We thank the referee for the careful reading and constructive comments on our manuscript. We address the major concerns point by point below, agreeing that additional checks will strengthen the work, and we will incorporate the suggested analyses in the revised version.

read point-by-point responses
  1. Referee: [Definition of extreme events and force-field section] The definitions of the two extreme events and the assertion that the external periodic force is the dominant cause (abstract and the section introducing the force-field mechanism) require explicit robustness checks; small variations in amplitude thresholds or forcing parameters can alter event identification, and no such sensitivity analysis is presented to confirm the conclusions are not threshold-dependent.

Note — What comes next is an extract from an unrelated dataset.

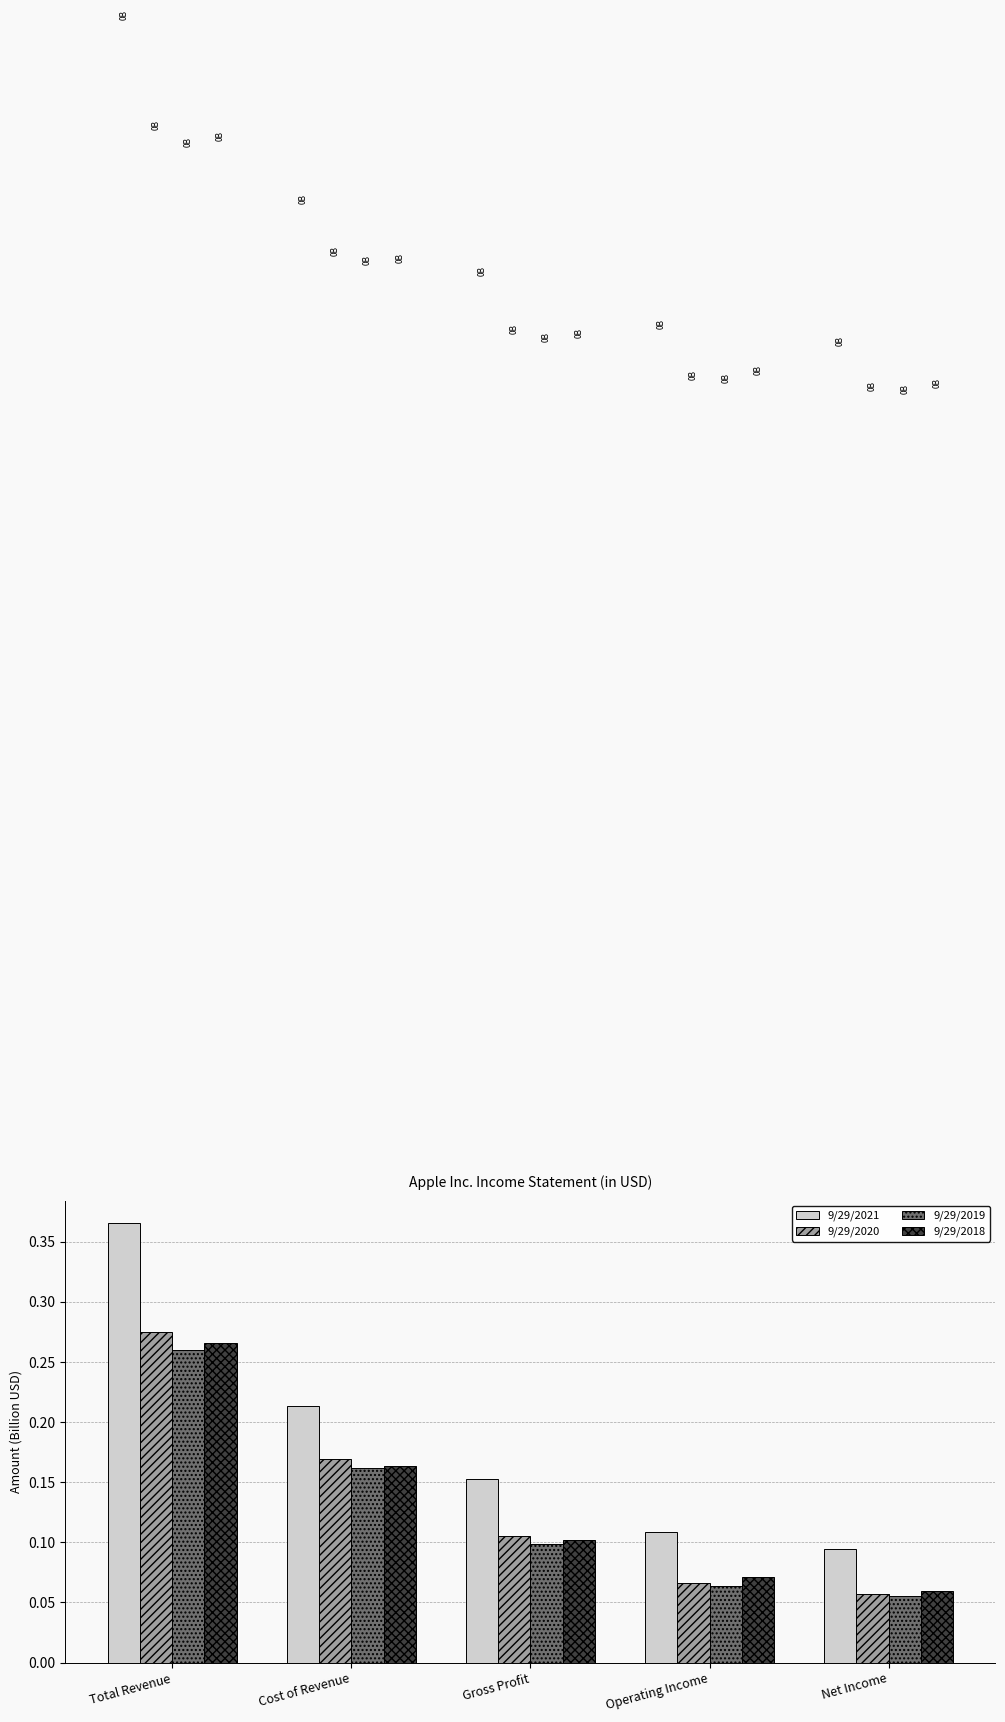

What is the sum of all 9/29/2018 values?

0.7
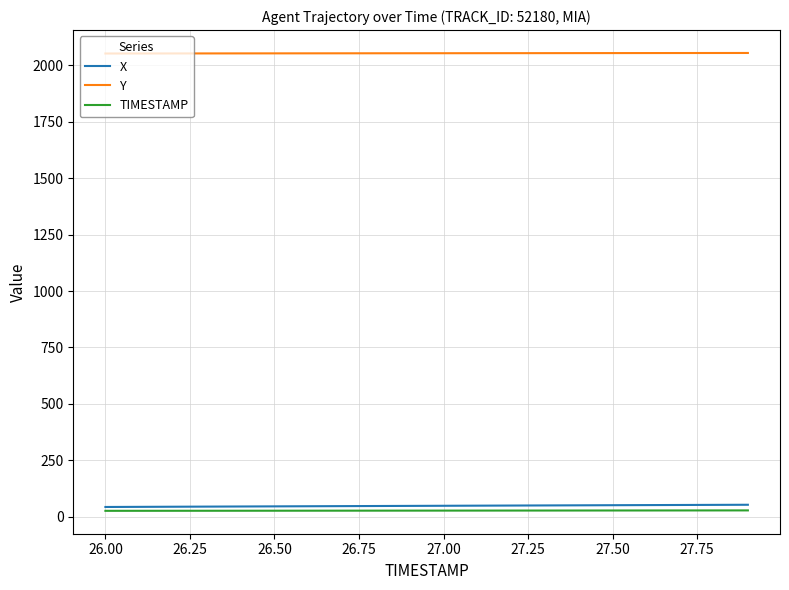

Which series has the largest total across all categories?

Y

    Authors: We agree that explicit robustness checks are needed to confirm that event identification and the force-field mechanism are not artifacts of specific threshold choices. In the revised manuscript we will add a dedicated sensitivity analysis subsection. This will include varying the amplitude thresholds for both types of extreme events by ±5% and ±10% around the nominal values, recomputing the threshold-excess statistics, and verifying that the generalized Pareto distribution fit remains valid with comparable shape parameters. We will likewise test small perturbations (±5%) in forcing amplitude and frequency, recomputing the force-field deviations and attractor expansions to show that the dominant role of the external periodic drive persists. revision: yes

  2. Referee: [PM intermittency and attractor expansion analysis] The claim that the PM intermittency route produces the large attractor expansion as precursor (abstract and the dynamical exposition section) is central yet lacks a direct comparison to the unforced MLC circuit or a parameter sweep showing that extreme events vanish without the force; this leaves open whether the synergy is uniquely due to the external drive.

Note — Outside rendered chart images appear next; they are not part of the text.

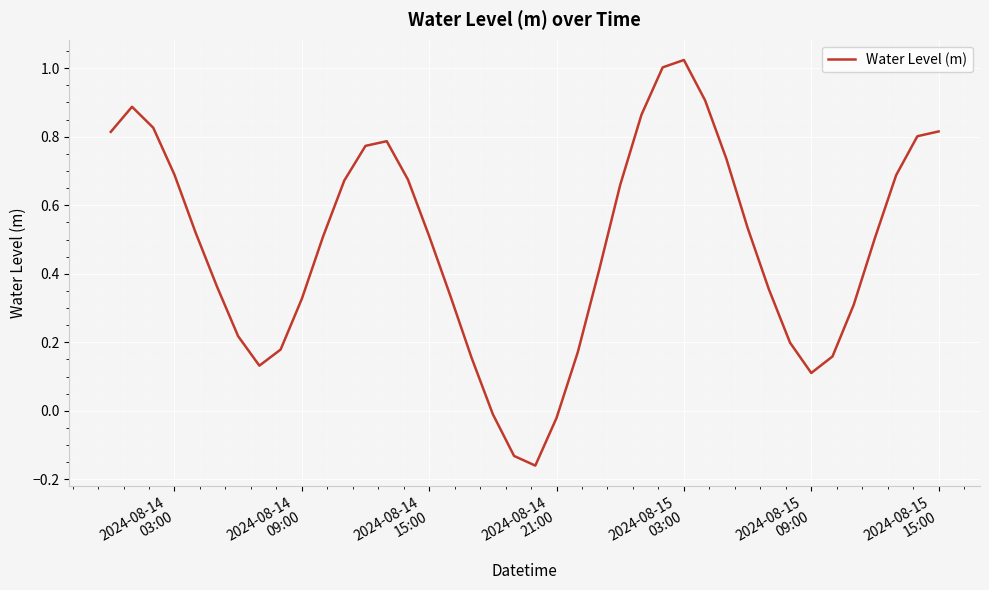

What is the sum of all values?

19.3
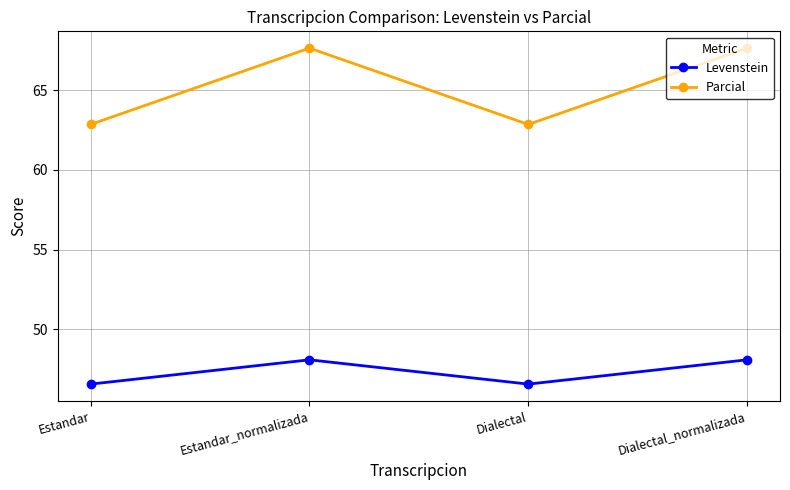

At Dialectal_normalizada, list the series in order from smallest to largest.

Levenstein, Parcial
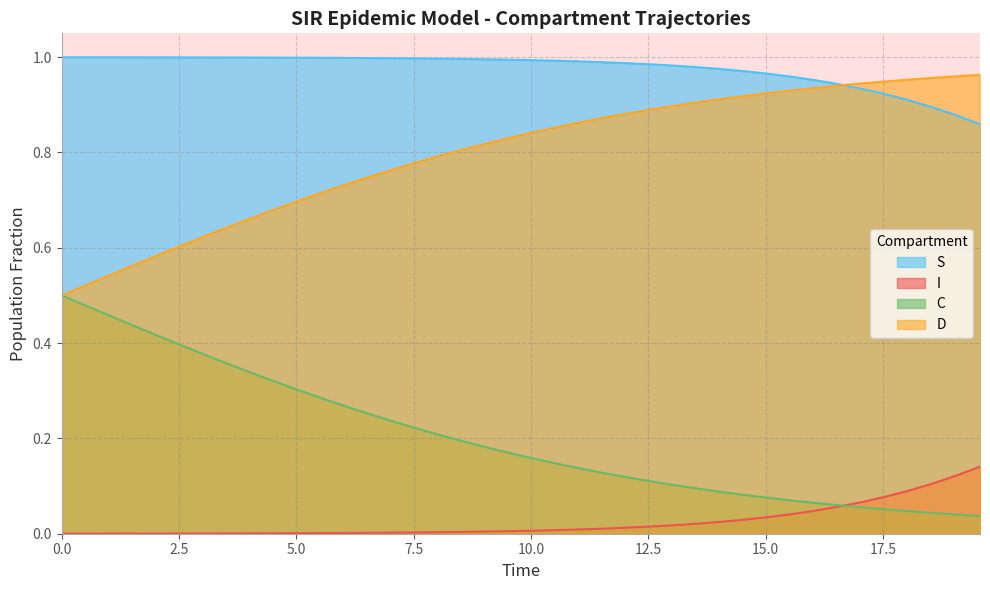

True or false: C and D cross at least once.

False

    Authors: We accept that an explicit comparison to the unforced case would make the necessity of the external drive clearer. In the revision we will add a new subsection that simulates the MLC circuit with the periodic forcing term set identically to zero while retaining all other parameters. These runs will show that the PM intermittency route is not observed, the attractor remains confined without large expansions, and no extreme events occur. We will further include a one-parameter sweep over forcing amplitude, demonstrating that extreme events and the associated attractor expansion appear only above a critical forcing strength, thereby confirming that the external drive is essential for the reported synergy. revision: yes

Circularity Check

0 steps flagged

No significant circularity detected

full rationale

The paper defines extreme events via amplitude thresholds in the MLC circuit, then characterizes their occurrence through numerical simulation of attractor expansion along the PM intermittency route, external periodic force effects, stable/unstable manifold decomposition, and Floquet analysis. Statistical modeling via generalized Pareto and extreme value distributions is applied post-identification as descriptive fitting to the observed tails and intervals, not as a derivation that re-uses the defining thresholds or parameters to generate the events themselves. No load-bearing self-citation, self-definitional loop, or fitted-input-renamed-as-prediction appears in the derivation chain; the central claims rest on independent dynamical observations and standard EVT application.

Axiom & Free-Parameter Ledger

0 free parameters · 1 axioms · 0 invented entities

The abstract invokes standard concepts from nonlinear dynamics (PM intermittency, stable/unstable manifolds, Floquet multipliers, generalized Pareto and GEV distributions) without introducing new free parameters or invented entities visible at this level.

axioms (1)
  • domain assumption The MLC circuit equations and the external periodic forcing produce a chaotic attractor whose expansion can be tracked via standard bifurcation routes.
    Invoked when stating that large expansion follows the PM intermittency route.